Colonel George Augustus, Viscount Howe

George Augustus, Viscount Howe, (1725-1758), was killed in a skirmish just before Abercromby made his unsuccessful attack on Fort Ticonderoga. On the 3rd of October, 1889 a Peter Duchane and a few other workmen were digging a four-foot deep trench near Ticonderoga in the yard of Mr. E.M. Gifford when they came across a piece of decayed board. After some more digging, Duchane discovered a large stone and a severely decomposed human skeleton.
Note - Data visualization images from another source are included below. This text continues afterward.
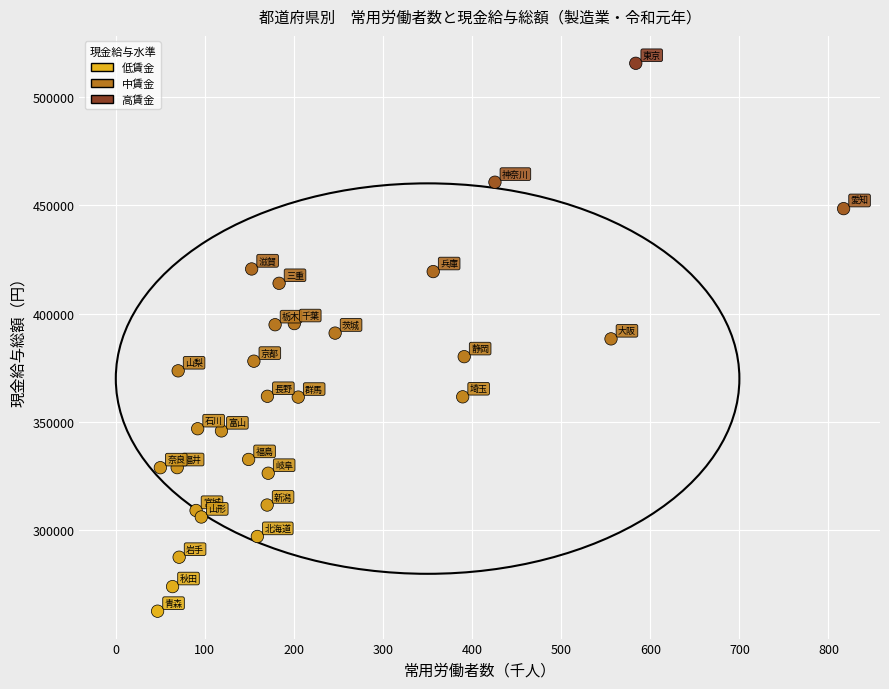

What is the range of Y values (max minus min)?

252593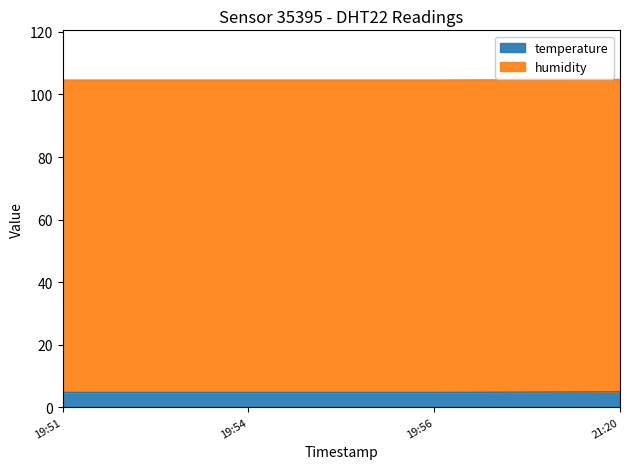

How many lines are shown in the chart?

2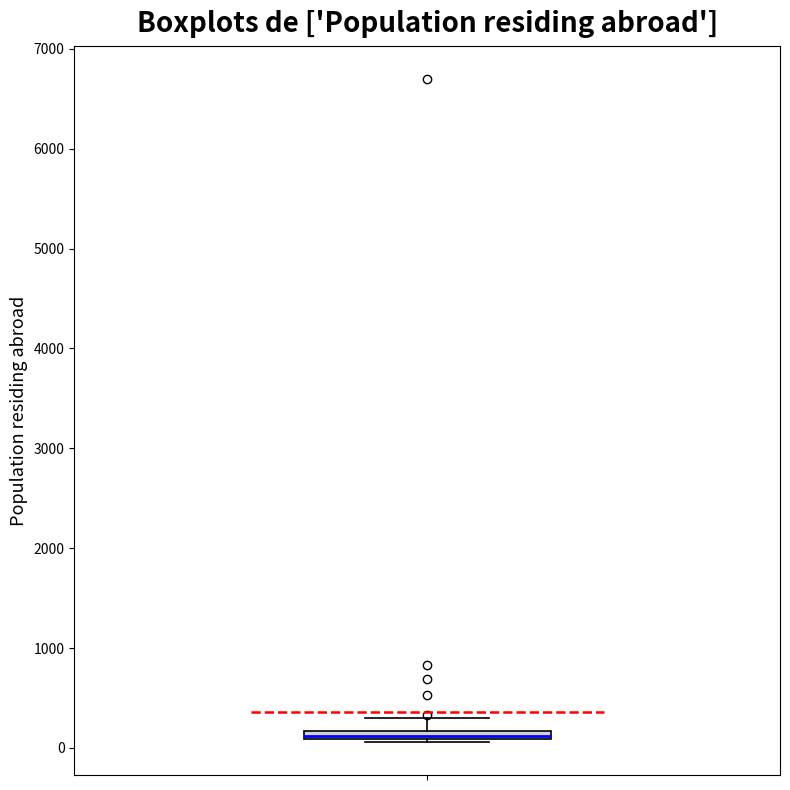

Where does the upper whisker of the box end on the y-axis? The values are not printed on the chart, so give them approximately, as read against the axis.

300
This remarkable find was made very close to the point where Colonel Howe of the 55th Foot had been killed some 130 years earlier. The curiosity of the local inhabitants was understandably aroused by all this and upon closer examination a fragment of a brass button and several hand-made nails were also found--possibly the rotten board and nails were evidence of a makeshift coffin? Even more remarkable, upon closer examination the stone--a 10-inch long by six-inch wide piece of limestone--was found to bear the inscription "Mem of Lo Howe Killed Trout Brook."

The mysterious Tombstone found near Fort Ticonderoga

It would be easy to dismiss this remarkable find as a hoax. It is widely known that Lord Howe was interred for a time in the Schuyler family vault St. Peter's Church at Albany, and the official correspondence of General Howe's death states that his body was removed to that place. But if this is indeed the case, whose skeleton was found by the ditch diggers? The man who actually found the grave, Duchane, could not read nor write, and it is unlikely he had ever even heard of General Howe. Besides, what would he gain by staging such a hoax? One piece of contemporary correspondence, General Abercromby's dispatch of September, 1758, states: "I caused his body to be taken off the field of battle, and sent to Albany...but the weather being very hot, Brigr. Stanwix was obliged to order it to be buried." Another account states that, when the body was finally removed from the Schuyler family vault, it was said that Howe's "hair had grown to long, flowing locks, and was very beautiful"--but Howe had cut his hair short for campaign! So, the burning question still remains: if the skeleton that was found at Trout Brook really is Howe, then who was buried at St. Peter's Church?